Bob Dylan is being sued by a Croatian community association in France for alleged "racism."
The International Business Times is reporting that the folk legend raised the ire of the Council of Croats in France after he spoke candidly on the subject of racism in an article in the French version of Rolling Stone magazine.
The offending quote stemmed from a question asking if Dylan—a famed civil rights activist—saw any parallels between Civil War-era America and today.
He responded as follows:
"[The United States is] too f-cked up about color. It's a distraction. People at each other's throats just because they are of a different color. It's the height of insanity, and it will hold any nation back—or any neighborhood back. Or any anything back.

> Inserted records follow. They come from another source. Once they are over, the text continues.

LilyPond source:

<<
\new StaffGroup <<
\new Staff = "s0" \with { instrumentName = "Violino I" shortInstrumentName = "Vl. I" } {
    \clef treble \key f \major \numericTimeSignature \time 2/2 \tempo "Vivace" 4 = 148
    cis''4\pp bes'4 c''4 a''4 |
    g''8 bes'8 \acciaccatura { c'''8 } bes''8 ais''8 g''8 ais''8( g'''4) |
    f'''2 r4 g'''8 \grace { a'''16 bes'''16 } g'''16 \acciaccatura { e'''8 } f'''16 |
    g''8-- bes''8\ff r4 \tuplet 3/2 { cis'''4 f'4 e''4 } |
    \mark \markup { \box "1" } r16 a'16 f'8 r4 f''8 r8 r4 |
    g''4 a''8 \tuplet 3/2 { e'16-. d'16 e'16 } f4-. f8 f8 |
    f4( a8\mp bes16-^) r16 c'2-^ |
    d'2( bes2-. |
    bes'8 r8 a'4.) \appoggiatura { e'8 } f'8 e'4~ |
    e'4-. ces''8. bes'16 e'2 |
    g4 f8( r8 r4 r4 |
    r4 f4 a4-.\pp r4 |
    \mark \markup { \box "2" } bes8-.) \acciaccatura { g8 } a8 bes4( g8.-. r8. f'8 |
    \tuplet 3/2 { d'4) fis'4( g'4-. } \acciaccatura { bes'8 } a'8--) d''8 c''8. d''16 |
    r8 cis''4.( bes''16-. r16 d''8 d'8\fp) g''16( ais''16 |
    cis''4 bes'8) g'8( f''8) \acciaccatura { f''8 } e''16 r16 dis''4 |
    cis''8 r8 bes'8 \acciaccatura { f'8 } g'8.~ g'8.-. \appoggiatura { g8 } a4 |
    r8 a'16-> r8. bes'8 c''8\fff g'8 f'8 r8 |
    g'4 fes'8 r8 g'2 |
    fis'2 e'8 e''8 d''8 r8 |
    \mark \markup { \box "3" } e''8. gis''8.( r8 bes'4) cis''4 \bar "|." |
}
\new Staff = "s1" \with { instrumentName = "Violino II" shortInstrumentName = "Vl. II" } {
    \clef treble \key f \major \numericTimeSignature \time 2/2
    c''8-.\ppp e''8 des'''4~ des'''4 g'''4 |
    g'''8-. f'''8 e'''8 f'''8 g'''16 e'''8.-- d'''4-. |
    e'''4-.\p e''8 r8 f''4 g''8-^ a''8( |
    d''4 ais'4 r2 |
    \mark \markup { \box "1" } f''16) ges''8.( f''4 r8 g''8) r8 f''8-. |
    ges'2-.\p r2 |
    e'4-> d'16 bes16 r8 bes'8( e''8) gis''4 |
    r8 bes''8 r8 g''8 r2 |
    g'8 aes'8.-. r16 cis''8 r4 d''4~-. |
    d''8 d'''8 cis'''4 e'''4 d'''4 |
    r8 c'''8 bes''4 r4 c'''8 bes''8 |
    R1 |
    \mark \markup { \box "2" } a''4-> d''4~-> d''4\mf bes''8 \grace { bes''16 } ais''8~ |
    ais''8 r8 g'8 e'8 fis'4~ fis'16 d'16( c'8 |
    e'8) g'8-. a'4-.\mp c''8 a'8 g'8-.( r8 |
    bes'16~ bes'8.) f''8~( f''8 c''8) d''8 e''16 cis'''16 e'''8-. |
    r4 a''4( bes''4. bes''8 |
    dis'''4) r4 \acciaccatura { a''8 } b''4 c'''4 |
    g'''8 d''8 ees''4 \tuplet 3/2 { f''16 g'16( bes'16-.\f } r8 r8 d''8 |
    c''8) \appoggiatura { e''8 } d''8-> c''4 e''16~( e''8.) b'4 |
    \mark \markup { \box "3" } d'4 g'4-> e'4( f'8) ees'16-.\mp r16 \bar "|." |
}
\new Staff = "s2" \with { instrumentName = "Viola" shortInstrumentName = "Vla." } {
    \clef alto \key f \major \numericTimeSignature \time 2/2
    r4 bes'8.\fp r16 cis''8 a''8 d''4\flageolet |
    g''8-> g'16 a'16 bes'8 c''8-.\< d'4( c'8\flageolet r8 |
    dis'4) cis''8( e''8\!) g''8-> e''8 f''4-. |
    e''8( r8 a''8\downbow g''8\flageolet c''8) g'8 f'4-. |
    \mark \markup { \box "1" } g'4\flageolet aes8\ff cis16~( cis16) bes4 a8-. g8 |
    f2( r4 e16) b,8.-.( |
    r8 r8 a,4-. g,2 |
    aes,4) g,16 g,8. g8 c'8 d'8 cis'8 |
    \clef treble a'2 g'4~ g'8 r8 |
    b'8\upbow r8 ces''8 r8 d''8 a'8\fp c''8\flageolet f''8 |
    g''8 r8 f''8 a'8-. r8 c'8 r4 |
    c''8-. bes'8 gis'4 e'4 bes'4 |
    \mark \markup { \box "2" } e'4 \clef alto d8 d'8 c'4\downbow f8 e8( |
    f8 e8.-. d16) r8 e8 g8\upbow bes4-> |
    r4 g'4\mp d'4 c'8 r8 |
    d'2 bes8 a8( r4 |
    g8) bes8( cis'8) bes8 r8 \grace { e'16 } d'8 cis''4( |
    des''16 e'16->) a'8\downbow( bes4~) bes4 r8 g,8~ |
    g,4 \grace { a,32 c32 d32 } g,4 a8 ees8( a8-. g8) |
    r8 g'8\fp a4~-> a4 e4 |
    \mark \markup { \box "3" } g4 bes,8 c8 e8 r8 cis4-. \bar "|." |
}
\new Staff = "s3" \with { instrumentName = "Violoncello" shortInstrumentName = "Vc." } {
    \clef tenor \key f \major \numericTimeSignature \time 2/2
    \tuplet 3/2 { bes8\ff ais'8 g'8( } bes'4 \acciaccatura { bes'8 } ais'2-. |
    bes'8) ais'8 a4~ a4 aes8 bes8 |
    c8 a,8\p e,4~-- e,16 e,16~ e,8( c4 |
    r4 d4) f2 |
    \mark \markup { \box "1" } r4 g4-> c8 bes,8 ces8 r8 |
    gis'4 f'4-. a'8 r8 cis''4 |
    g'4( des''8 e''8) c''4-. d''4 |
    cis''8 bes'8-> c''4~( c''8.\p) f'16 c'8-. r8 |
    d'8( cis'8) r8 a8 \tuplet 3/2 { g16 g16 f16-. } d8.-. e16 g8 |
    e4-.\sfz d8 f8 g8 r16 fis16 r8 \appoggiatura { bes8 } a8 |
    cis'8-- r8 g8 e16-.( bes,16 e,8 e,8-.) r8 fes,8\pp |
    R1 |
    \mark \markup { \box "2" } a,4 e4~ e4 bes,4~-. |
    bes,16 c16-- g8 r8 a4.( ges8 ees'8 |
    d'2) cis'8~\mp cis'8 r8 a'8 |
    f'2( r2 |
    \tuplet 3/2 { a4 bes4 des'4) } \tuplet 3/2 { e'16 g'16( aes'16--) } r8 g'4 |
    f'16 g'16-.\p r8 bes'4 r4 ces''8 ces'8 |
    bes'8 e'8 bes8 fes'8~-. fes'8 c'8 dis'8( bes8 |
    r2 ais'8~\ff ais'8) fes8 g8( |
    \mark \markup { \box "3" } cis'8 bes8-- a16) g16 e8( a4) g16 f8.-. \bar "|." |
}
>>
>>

"Blacks know that some whites didn't want to give up slavery—that if they had their way, they would still be under the yoke, and they can't pretend they don't know that. If you got a slave master or Klan in your blood, blacks can sense that.
He added: "That stuff lingers to this day. Just like Jews can sense Nazi blood and the Serbs can sense Croatian blood."
The last line is the reportedly the subject of the lawsuit, which the group claims likens Croatians to Nazis and slave owners.
The secretary of the organization, Vlatko Marić, decried Dylan's words in a statement given to the Business Times as "an incitement to hatred." Marić added:
"You cannot compare Croatian criminals to all Croats. But we have nothing against Rolling Stone magazine or Bob Dylan as a singer."
Dylan—nor a spokesperson—has yet to comment on the accusation or ensuing suit.